Return the listing below unchanged, minus its pictures.

## MATERIAL PROVIDED:

============================================================

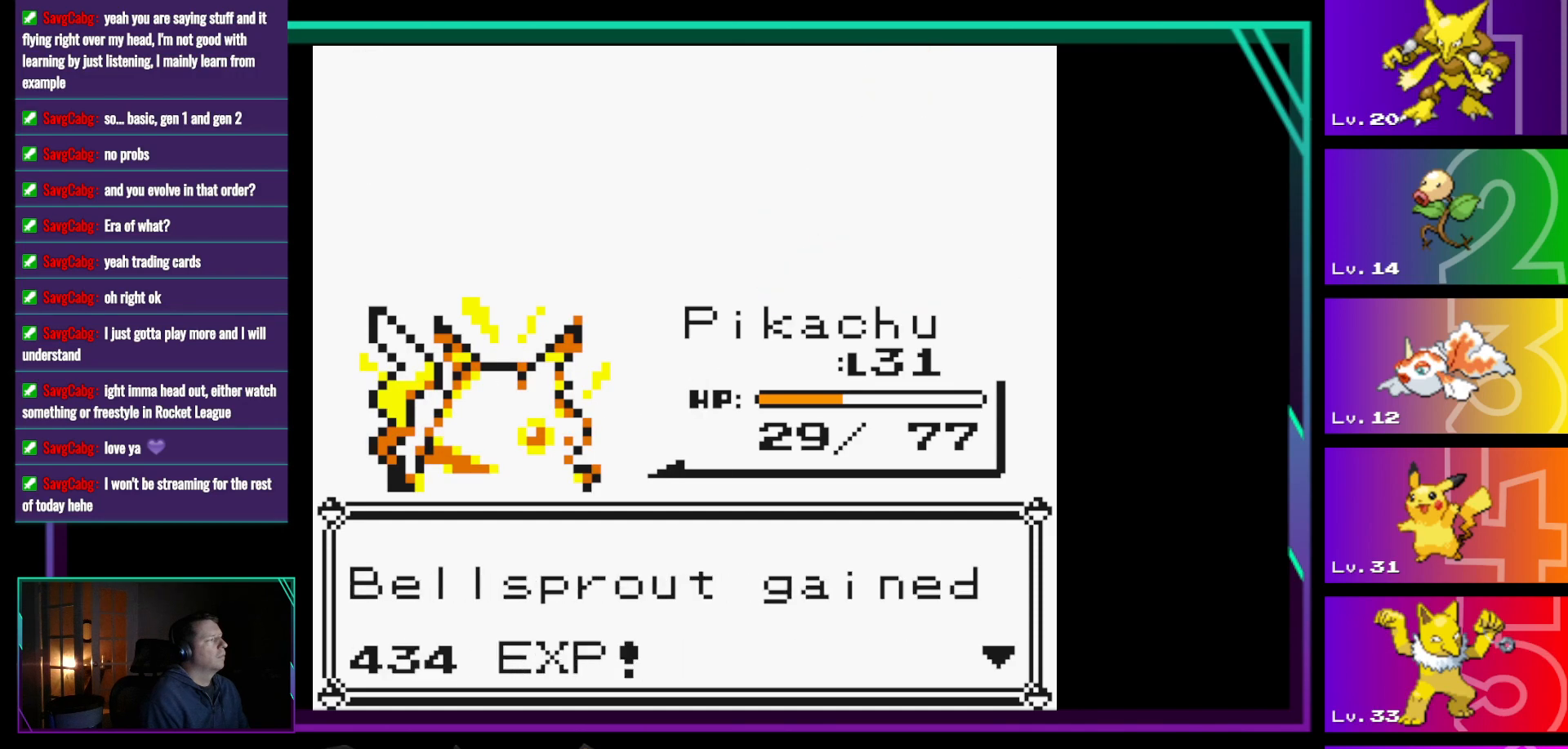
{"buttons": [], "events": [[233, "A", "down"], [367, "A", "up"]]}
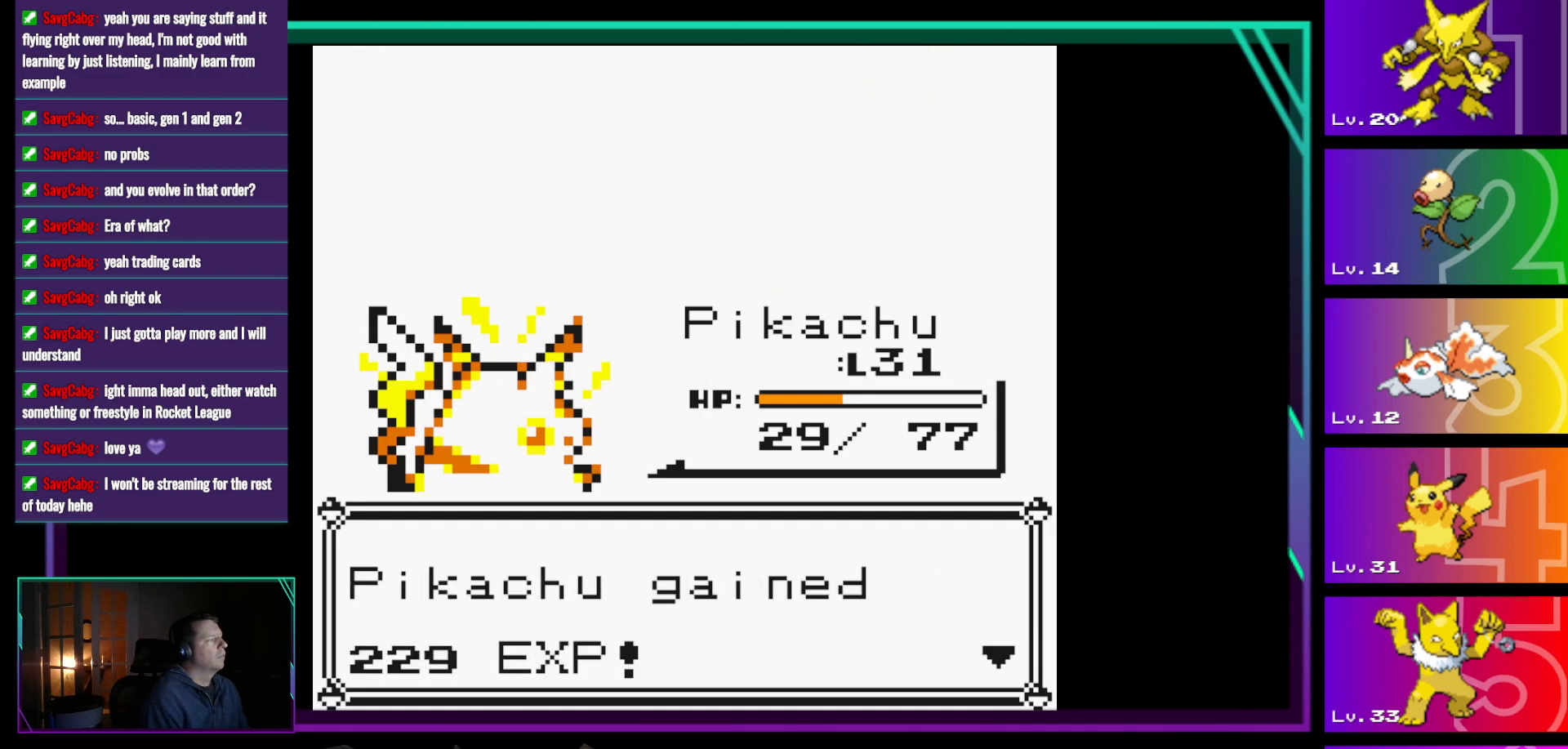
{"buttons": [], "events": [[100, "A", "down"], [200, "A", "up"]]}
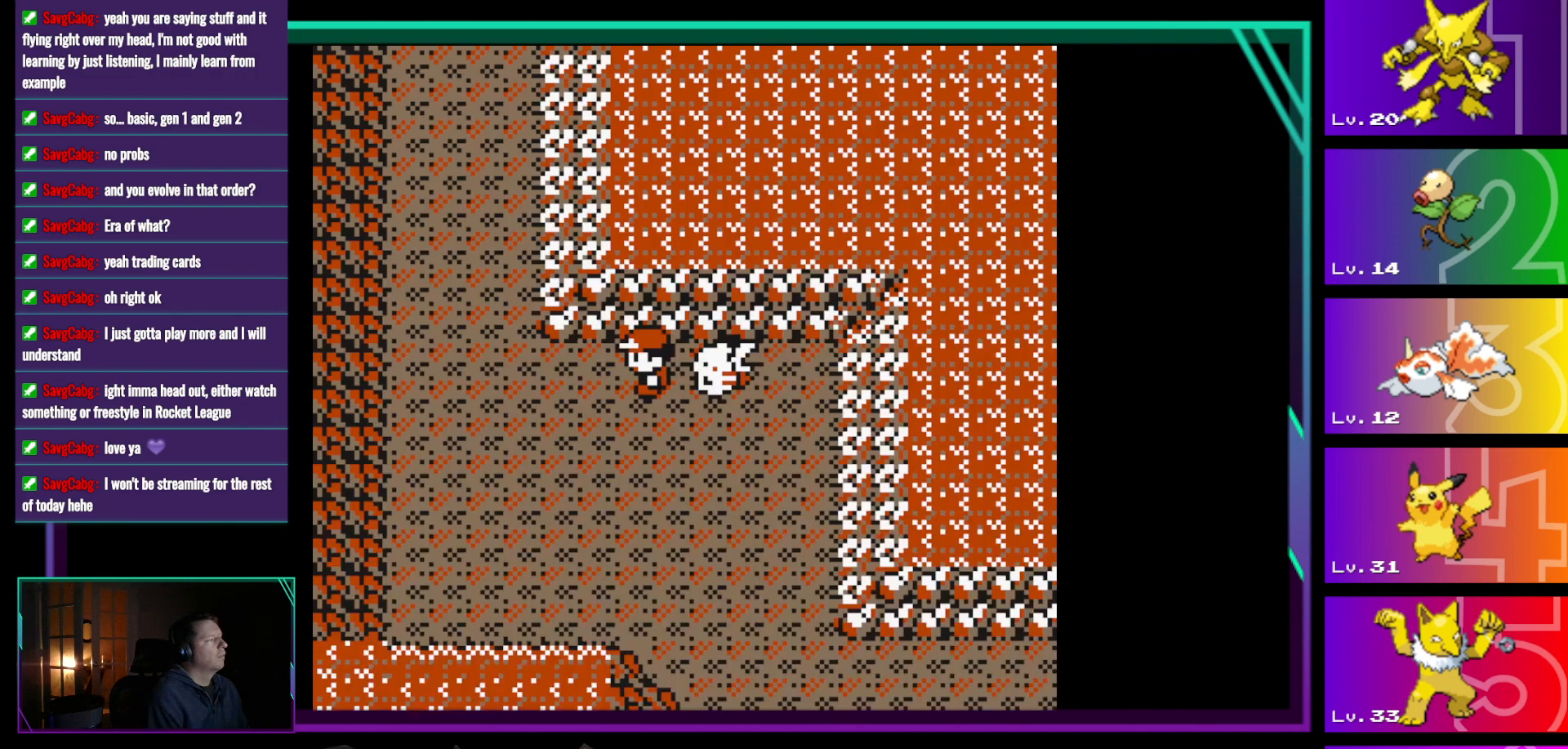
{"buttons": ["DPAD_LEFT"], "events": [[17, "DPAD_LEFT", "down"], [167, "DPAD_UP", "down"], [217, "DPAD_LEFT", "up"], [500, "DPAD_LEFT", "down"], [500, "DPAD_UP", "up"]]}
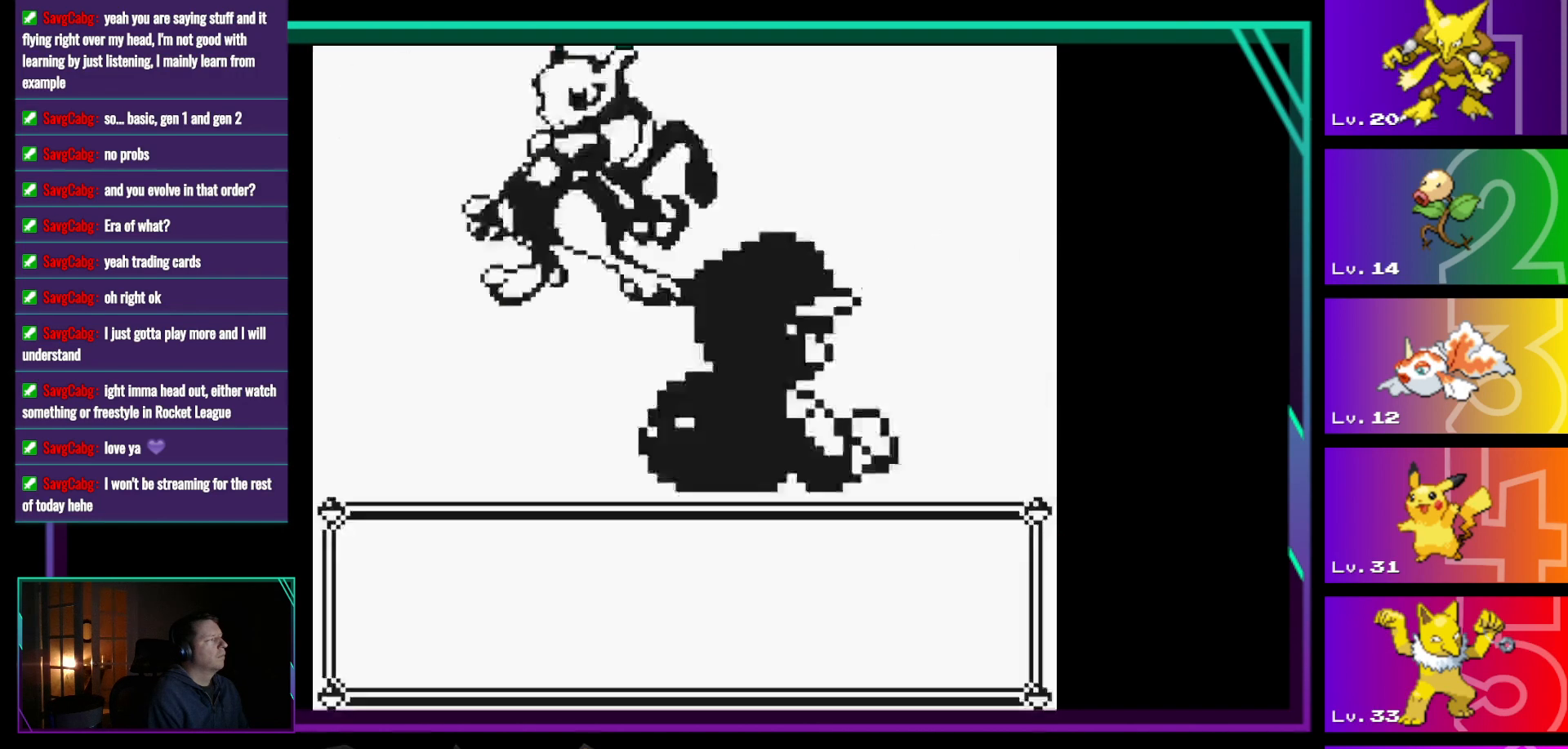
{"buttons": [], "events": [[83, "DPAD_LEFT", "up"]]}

============================================================

## REPLY TO THE TASK:
{"buttons": [], "events": [[233, "A", "down"], [367, "A", "up"]]}
{"buttons": [], "events": [[100, "A", "down"], [200, "A", "up"]]}
{"buttons": ["DPAD_LEFT"], "events": [[17, "DPAD_LEFT", "down"], [167, "DPAD_UP", "down"], [217, "DPAD_LEFT", "up"], [500, "DPAD_LEFT", "down"], [500, "DPAD_UP", "up"]]}
{"buttons": [], "events": [[83, "DPAD_LEFT", "up"]]}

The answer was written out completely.